Monday, April 27, 2009

Revelations

Look here. I've got something to tell you that will be usable in the real world. That's right, what I've got to tell you is mad important and will affect you directly! Allow me to explain:

This morning, I stepped into my closet and was reaching up, trying to turn the light on. Then, like magic, it dawned on me... I was having difficulty turning the light on because my light isn't one with a hanging cord, which I was trying to activate, but one with a switch that was on the wall. Woah. What a revelation. You see, it was a revelation, because it was revealed to me that the light switch was on the wall.

Now you're probably like, "Hold up. This guy can't even remember what kind of light he has in his closet, why am I going to listen to this?" That answer is simple. It was just a mistake. But forget about that story, here is a different one:

I have always hated Connan Obrien (I don't know if I spelled his name right, I don't care), for as long as I can remember, but only this week did it really hit me... See, I don't actually hate Connan Obrien. I hate his show, and I hate it because of the writers. Now, that might seem really obvious to all of you, but let me explain. Anybody can be funny. Anybody can tell a joke or get a rise out of people. And some people are really funny, and can always get people to laugh or bust out all crazy style or whatever. But it takes more than that to be a comedy writer. A comedy writer isn't just funny, because nobody wants to pay tickets to see someone who is just average funny. Nobody wants the fucking mail man to have a show where he talks about mail in a witty way all day. Comedy writers have to be 100% funny because that is the maximum amount of funniness possible.

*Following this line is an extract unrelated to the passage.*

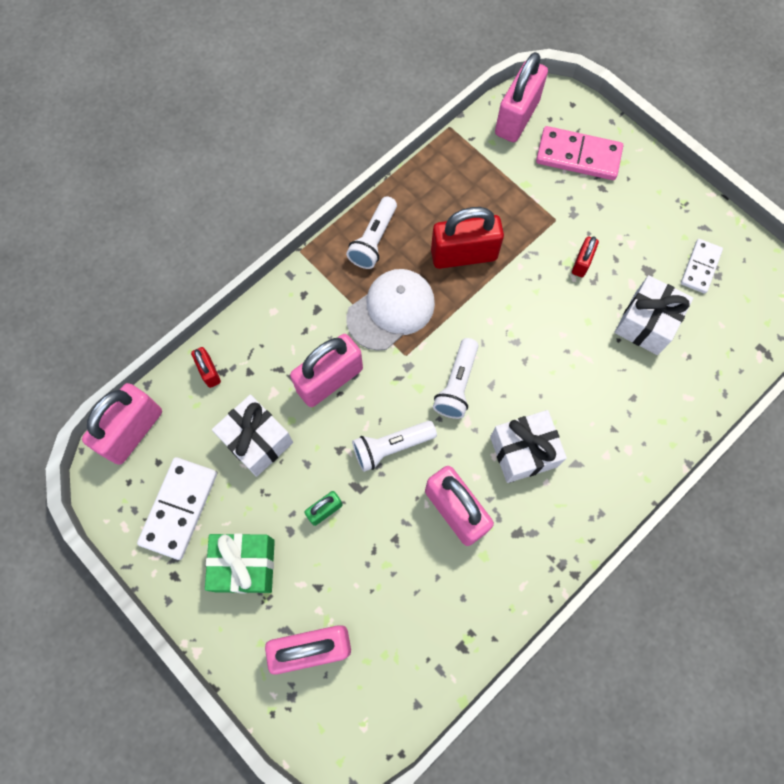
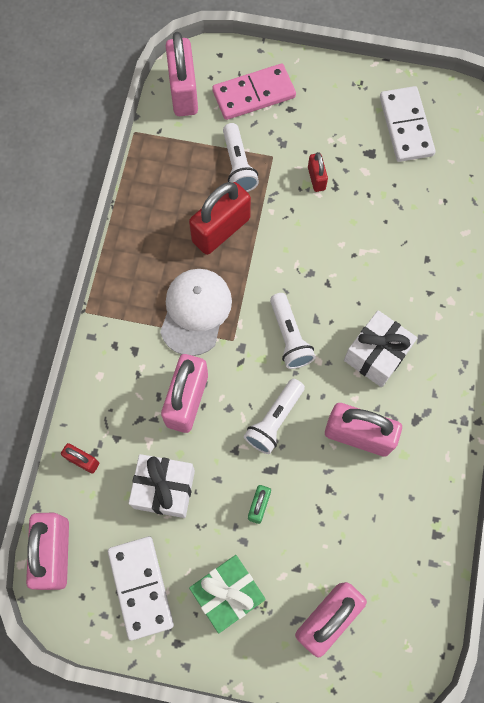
camera: 35 degrees left, 0 degrees up
white flashlight [346,196,397,269] -> white flashlight moved to [223,123,259,192]
white gift [614,275,693,355] -> none
white domino [681,239,723,294] -> white domino [380,86,436,162], size x1.59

Now, the writers for the Connan show, they're funny. And that's not good enough. But the average person doesn't realize it, because it's still funny. You watch the show and you're like, 'Eh, that was funny. ha ha.' but you don't actually consciously realize that you're just watching somebody's lame bullshit. Like Connan reads the news and some kid got neglected by his parents or something and he makes a reference to Home Alone. Any fucker can pump out that kind of trash it doesn't even take effort, but you still watch it, because it's kind of funny.

So see, I don't hate Connan, and he's actually an ok guy it seems (did a little research), but the people who write for his show are just not that good. And that's what we call a revelation! I revel in the fact that I've got Connan Obrien on my side now. He's on the team, with me. REVELATIONS. That's what this whole thing is about.

See, in the bible, there is an entire chapter about revelations. Why? Why is there an entire chapter?! Because the bible is like instructions for life, and it wants you to know that you need to have more revelations so you're not walking around like a dumbass. Think about it: If everybody had revelations all the time, we'd all be really really smart probably! And you wouldn't have to worry where your keys are all the damn time. Just be like, 'Ah! There they are! All I had to do was look where they were, and then point at them, and tada!'. What you do now is 'I'm wandering around my house like a dumbass, because I put my keys somewhere and don't know where. I'm actually so stupid that I did something, and don't know what I did.'

So how does this affect you? You can put the bible to work for you TODAY. Here is what you do:

Two or three times a day, stop what the hell you're doing, and just try to figure something out. Like look around you for stuff, or think about what's going on, and just figure something out. Then the next time someone asks you 'What's up?', you can tell them you're not as stupid because you did something good for your mind!

Ingest it! I'm Dr. Dave and I just made a house call to your brain!